The problem: Count the lines in the records below that contain the word "people" and reply with only that number.

[Opening Data for this task section]

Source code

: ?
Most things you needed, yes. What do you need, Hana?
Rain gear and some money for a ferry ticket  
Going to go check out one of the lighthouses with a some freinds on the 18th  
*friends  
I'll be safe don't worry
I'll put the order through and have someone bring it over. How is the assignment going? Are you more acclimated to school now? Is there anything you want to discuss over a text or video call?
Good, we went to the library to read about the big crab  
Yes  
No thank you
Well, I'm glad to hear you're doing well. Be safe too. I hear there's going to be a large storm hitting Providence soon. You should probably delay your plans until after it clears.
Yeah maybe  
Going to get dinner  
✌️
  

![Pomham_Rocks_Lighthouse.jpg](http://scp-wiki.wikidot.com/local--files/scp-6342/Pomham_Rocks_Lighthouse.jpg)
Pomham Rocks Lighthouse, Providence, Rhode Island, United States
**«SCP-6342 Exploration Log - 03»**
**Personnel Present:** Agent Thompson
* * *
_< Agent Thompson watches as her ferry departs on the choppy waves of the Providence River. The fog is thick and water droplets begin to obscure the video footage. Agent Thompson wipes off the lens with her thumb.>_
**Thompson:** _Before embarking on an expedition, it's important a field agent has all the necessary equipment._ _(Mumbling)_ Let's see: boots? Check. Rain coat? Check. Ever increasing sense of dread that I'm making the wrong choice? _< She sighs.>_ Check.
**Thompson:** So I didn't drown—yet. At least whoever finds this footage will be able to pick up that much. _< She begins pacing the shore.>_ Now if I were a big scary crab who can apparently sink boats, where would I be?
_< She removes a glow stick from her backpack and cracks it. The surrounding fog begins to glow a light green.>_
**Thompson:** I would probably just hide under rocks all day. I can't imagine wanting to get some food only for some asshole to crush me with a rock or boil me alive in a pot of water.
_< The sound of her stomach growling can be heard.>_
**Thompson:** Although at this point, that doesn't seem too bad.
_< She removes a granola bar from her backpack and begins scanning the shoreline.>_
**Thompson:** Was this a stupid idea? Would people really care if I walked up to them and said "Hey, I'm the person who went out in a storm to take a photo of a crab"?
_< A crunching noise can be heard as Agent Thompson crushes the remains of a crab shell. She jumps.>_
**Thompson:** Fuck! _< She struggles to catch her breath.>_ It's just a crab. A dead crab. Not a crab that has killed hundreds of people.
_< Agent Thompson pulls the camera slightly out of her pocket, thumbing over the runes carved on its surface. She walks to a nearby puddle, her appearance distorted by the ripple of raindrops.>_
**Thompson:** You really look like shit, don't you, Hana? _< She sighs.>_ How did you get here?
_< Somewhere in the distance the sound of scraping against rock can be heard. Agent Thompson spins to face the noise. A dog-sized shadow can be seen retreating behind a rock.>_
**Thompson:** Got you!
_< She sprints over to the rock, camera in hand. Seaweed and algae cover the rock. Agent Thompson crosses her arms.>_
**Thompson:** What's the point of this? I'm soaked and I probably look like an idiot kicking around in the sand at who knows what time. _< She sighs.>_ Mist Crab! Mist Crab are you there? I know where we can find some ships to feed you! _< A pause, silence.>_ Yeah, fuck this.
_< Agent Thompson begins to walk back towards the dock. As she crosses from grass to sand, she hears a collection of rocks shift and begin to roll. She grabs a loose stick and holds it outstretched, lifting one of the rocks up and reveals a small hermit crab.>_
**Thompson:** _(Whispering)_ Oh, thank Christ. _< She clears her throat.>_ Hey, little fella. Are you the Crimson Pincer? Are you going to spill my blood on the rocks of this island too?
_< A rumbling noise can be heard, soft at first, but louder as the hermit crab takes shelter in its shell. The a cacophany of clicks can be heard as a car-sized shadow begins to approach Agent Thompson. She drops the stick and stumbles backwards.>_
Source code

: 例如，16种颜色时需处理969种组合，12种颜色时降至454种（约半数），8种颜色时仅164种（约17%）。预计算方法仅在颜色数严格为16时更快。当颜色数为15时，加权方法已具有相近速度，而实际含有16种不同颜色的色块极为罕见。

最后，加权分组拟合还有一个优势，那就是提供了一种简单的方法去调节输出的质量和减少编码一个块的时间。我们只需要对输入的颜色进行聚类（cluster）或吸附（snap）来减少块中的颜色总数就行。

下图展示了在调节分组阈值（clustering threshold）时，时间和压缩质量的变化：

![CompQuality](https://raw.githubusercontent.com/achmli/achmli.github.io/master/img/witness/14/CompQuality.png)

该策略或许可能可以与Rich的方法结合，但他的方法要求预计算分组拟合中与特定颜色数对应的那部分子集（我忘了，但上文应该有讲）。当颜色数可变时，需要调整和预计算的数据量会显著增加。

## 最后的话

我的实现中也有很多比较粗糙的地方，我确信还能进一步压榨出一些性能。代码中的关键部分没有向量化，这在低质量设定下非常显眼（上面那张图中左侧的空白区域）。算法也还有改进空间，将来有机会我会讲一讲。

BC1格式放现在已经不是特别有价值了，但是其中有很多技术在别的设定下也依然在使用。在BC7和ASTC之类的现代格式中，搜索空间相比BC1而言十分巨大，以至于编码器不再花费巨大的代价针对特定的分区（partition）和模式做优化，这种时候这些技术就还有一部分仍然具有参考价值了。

[Closing Data for this task section]

Solution for this problem: 2